Ni siquiera ha disparado la cámara, sólo mira, presiento que se burla. «Mi ocupación favorita es comunicar los asuntos más inútiles, como si estuviera confiando tremendos secretos», declara. «Soy un auténtico granuja creyéndose artista de cinematógrafo, buen argumento para comprobar que siempre han existido pelafustanes con aptitudes estéticas», añade. No sé si deba sentirme orgullosa de que un fotógrafo me dé cierta importancia, pienso con ironía. Y, no obstante, me deslumbra.

Se acerca y toca el muñón, su redondez cálida. La piel ahí es lisa y brillante. Increíble que la mano termine en ese lugar. Que no sea. Que algo oculte. Es la primera caricia que un hombre hace a la extremidad más impúdica. Una cicatriz expuesta. Es más obsceno que toque el muñón a que si me lamiera las rodillas, por ejemplo. Acariciando mi pequeño monstruo, quiero decirle: «Este cañón puede matar, puede destruir».

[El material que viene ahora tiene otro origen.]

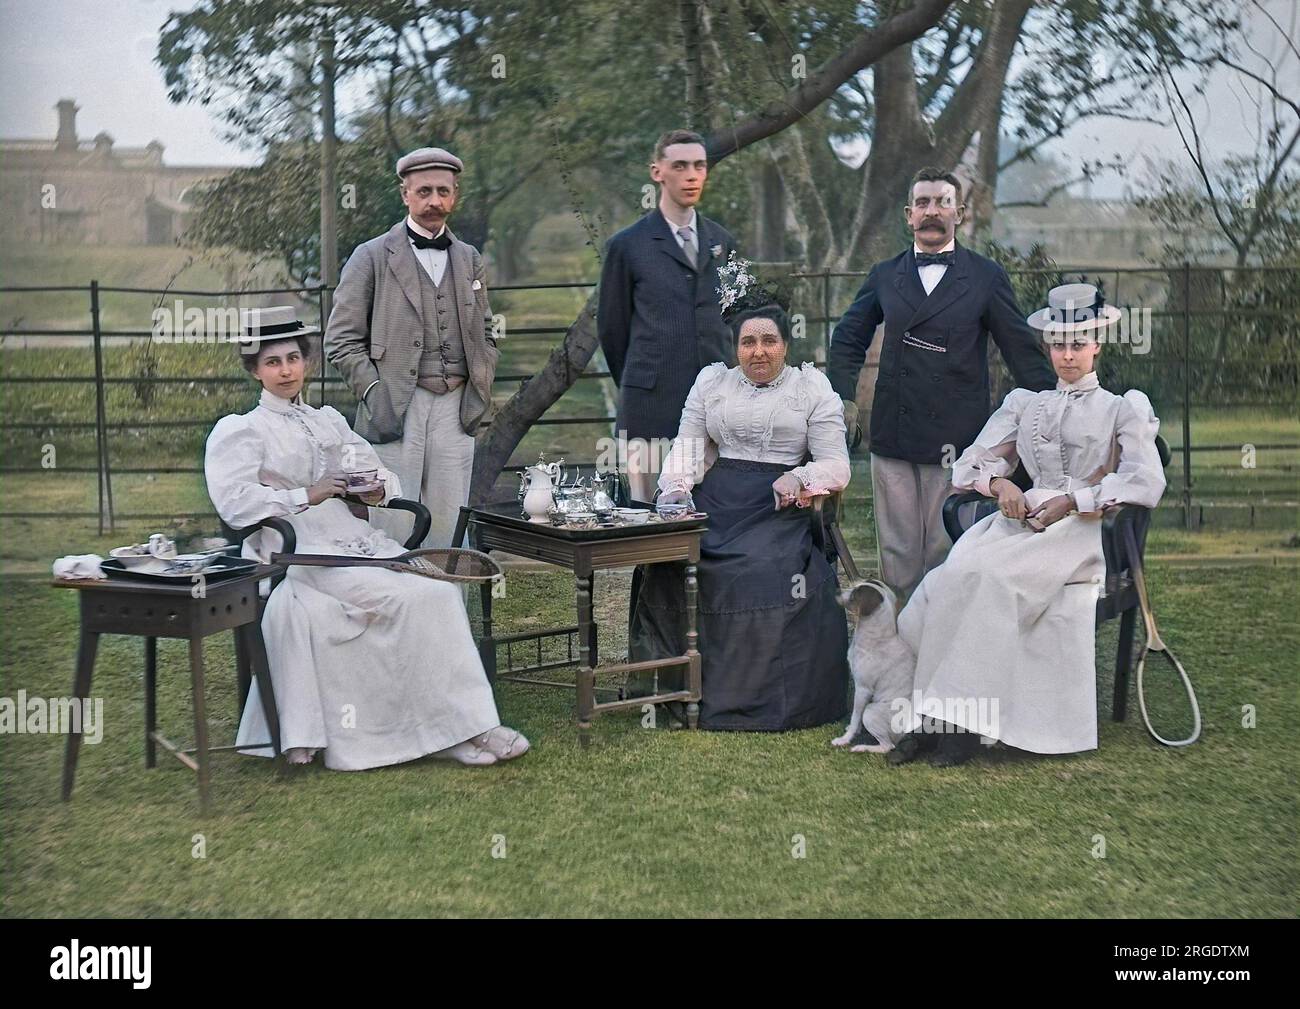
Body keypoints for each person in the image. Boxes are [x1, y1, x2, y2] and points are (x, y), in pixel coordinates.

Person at [206, 307, 527, 769]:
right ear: (254, 369)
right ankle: (462, 732)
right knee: (410, 600)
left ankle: (459, 727)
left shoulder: (327, 420)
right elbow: (234, 505)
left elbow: (374, 472)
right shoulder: (242, 430)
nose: (285, 371)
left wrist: (378, 489)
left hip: (353, 541)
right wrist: (305, 495)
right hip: (298, 551)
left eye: (293, 359)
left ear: (307, 362)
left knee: (436, 591)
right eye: (272, 362)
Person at [888, 284, 1166, 766]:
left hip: (1082, 529)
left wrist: (1075, 500)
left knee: (994, 582)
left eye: (1078, 344)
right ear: (1047, 347)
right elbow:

Bardem de pronto me empuja fuera de la buhardilla, al mismo tiempo que me detiene. Un juego. Me da la impresión de que quien se asusta es él. Ni siquiera tengo reflejos que me obliguen a defenderme del posible caer hacia la calle. Cada que lo evoco me perturba: habría estallado mi cráneo, un crop mínimo. No te fíes, sentencia Bardem con la agilidad de los transformistas en las tablas, riéndose, agregando un: «El aprendizaje tiene esa ventaja, darle sangre fría a uno, que es lo necesario porque la práctica del peligro contribuye a formarnos hábitos de prudencia».

Lo que sigue a continuación tiene que ver con la tarea de pescar y dejarse cuando cae el anzuelo. A mí me divierte. Intuyo que lo que él busca de mí es algo que sólo yo poseo. Pensar que la cama es semejante a un mar inmóvil. Ya estamos en su cuarto y hay mucha luz, una luz que casi puede tocarse. Me siento a gusto con Bardem desde aquella primera vez, no por él sino por las fotos: por los niños de mirada déspota, ojos fijos en una ilusoria hecatombe.